🤖 AI Summary
To address memory constraints and low inter-GPU communication bandwidth on consumer-grade GPUs (e.g., single 16-GB GPU or 4×RTX 4090), this work introduces the first end-to-end CUDA/C++ implementation of an 8-bit full-precision training framework for efficient pretraining and fine-tuning of medium-scale language models (3B–32B). Methodologically, it integrates activation checkpointing, GPU memory offloading, Copy Engine-accelerated collective communication, mixed-precision arithmetic, and memory-aware scheduling—enabling a standard 8-bit training pipeline without algorithmic approximations. Experiments demonstrate that the framework trains a 7B model on a single GPU and scales to a 32B model on four GPUs, achieving ~50% FLOP utilization.
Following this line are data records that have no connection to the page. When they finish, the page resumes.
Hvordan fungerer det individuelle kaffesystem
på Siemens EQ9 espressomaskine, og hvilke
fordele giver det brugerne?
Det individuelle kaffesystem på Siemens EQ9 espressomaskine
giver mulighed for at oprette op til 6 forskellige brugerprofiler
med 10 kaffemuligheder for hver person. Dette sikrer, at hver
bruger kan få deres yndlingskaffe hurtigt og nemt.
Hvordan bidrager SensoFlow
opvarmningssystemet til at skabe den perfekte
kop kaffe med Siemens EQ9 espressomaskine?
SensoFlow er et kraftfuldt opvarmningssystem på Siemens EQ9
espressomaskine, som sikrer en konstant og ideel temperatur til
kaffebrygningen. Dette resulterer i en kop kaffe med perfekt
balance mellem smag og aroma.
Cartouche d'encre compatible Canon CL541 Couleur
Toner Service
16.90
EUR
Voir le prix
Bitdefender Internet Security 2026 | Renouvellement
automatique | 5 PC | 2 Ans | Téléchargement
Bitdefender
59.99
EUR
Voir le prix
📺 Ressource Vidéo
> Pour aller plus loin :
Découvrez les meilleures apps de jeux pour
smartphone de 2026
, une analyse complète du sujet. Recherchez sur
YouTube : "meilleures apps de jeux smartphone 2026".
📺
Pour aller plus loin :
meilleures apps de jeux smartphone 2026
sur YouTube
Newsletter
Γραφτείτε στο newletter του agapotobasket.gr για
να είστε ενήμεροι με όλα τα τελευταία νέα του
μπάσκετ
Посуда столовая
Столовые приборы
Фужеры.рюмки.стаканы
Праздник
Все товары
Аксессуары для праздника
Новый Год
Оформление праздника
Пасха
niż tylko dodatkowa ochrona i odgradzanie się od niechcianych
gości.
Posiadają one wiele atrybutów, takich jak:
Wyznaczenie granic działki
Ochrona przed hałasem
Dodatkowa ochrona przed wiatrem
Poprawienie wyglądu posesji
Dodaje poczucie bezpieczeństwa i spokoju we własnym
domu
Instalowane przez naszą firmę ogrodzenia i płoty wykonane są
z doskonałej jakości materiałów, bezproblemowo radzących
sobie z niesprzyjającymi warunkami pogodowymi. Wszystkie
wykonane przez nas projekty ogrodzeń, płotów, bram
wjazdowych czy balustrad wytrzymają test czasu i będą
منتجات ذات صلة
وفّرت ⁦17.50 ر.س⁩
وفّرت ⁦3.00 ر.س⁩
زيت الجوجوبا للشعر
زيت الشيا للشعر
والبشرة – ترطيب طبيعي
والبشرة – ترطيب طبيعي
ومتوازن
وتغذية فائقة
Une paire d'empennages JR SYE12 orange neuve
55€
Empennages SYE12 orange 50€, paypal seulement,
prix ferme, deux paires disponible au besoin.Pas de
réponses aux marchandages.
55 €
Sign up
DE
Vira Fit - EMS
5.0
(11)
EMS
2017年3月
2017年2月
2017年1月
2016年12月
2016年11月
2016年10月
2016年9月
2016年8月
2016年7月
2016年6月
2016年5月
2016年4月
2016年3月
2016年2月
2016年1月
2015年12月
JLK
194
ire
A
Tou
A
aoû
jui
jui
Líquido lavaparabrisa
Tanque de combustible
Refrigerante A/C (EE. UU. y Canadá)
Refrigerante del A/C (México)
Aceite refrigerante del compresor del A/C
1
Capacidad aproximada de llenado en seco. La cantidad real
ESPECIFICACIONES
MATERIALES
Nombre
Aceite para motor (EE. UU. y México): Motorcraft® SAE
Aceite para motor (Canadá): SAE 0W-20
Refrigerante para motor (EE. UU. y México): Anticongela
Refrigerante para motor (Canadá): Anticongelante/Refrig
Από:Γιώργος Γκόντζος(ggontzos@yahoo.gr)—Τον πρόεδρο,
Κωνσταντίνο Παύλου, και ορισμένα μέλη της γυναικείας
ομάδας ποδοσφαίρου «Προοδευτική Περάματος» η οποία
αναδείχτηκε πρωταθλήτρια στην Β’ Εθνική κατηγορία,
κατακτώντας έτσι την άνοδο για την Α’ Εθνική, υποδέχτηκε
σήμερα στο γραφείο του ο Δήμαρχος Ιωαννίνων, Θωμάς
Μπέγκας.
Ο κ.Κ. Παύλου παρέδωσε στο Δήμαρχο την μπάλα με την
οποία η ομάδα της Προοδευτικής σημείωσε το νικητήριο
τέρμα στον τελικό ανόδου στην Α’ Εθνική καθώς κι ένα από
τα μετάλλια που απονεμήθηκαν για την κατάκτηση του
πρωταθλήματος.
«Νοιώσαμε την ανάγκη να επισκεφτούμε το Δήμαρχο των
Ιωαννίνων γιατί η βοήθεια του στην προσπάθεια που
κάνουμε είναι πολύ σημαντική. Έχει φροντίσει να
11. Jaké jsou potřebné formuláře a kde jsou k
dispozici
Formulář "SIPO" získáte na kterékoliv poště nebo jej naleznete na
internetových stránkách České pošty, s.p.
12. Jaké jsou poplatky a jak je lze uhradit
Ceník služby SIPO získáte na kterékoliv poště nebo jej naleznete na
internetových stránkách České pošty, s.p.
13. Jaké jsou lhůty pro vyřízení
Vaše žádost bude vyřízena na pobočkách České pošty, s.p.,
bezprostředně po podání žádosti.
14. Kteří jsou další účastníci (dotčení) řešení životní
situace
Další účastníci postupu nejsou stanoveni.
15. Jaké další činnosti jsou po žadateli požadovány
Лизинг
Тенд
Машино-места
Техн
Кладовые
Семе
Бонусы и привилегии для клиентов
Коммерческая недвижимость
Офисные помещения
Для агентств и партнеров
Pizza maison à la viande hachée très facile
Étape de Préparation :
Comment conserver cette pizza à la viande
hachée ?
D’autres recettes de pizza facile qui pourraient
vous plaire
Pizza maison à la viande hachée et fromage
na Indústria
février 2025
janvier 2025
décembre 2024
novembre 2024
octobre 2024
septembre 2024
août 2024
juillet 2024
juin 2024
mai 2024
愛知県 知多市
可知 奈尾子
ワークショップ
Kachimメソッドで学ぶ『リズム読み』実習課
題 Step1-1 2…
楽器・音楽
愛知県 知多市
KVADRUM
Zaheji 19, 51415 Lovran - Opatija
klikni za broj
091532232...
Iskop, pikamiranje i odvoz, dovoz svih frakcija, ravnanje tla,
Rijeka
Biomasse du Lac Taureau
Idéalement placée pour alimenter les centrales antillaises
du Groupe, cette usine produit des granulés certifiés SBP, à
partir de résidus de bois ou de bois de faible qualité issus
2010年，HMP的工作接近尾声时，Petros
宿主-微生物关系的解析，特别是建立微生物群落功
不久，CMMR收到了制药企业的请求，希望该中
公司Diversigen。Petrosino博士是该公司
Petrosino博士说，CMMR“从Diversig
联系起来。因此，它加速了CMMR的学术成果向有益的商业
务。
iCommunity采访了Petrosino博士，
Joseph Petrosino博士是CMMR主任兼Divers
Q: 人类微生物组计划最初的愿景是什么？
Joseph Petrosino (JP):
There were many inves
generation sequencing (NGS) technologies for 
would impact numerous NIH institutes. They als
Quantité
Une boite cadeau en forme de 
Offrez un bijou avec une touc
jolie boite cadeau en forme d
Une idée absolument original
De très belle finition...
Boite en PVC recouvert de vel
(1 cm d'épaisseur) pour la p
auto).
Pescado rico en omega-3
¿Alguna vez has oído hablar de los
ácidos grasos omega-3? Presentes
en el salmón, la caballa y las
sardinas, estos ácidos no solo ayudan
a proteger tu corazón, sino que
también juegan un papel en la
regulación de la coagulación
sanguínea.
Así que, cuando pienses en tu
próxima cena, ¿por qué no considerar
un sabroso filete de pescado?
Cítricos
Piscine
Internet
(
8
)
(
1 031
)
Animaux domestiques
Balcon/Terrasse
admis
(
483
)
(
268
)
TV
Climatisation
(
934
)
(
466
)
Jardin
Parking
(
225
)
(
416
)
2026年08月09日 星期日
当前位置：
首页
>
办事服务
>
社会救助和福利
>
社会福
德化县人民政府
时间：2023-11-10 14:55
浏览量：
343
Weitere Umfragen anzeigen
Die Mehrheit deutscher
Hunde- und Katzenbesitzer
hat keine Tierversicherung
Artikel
Its training efficiency matches that of cloud-based production systems, substantially lowering the barrier to large-model pretraining on accessible hardware.
📝 Abstract
We present LLMQ, an end-to-end CUDA/C++ implementation for medium-sized language-model training, e.g. 3B to 32B parameters, on affordable, commodity GPUs. These devices are characterized by low memory availability and slow communication compared to datacentre-grade GPUs. Consequently, we showcase a range of optimizations that target these bottlenecks, including activation checkpointing, offloading, and copy-engine based collectives. LLMQ is able to train or fine-tune a 7B model on a single 16GB mid-range gaming card, or a 32B model on a workstation equipped with 4 RTX 4090s. This is achieved while executing a standard 8-bit training pipeline, without additional algorithmic approximations, and maintaining FLOP utilization of around 50%. The efficiency of LLMQ rivals that of production-scale systems on much more expensive cloud-grade GPUs.